## [Your assignment]
Pick out and copy each line in the listing that contains the string "special". Matches must have the same case.

═════ Entries provided

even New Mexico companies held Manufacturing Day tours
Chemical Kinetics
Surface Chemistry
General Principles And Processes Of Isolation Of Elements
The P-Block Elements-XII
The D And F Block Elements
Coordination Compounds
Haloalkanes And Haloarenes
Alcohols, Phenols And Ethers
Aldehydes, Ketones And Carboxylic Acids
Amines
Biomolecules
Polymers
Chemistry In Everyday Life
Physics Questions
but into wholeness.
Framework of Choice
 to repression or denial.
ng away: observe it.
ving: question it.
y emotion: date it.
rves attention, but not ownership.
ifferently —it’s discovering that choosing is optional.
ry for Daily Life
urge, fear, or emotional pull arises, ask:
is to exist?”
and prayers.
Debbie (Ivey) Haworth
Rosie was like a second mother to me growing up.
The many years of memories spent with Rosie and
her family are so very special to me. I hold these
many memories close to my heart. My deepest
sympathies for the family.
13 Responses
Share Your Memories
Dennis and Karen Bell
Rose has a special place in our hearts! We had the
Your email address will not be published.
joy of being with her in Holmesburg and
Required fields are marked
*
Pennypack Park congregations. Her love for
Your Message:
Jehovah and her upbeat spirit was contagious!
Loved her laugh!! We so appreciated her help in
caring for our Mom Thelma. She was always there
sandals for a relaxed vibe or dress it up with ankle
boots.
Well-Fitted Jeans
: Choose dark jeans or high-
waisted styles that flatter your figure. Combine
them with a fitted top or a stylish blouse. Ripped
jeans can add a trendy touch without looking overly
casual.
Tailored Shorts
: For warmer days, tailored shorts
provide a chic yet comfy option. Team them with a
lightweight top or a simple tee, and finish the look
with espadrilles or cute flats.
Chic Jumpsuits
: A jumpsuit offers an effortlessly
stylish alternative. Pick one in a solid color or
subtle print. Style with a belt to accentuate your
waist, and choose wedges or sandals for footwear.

══════════

## [Exercise solution]
her family are so very special to me. I hold these
Rose has a special place in our hearts! We had the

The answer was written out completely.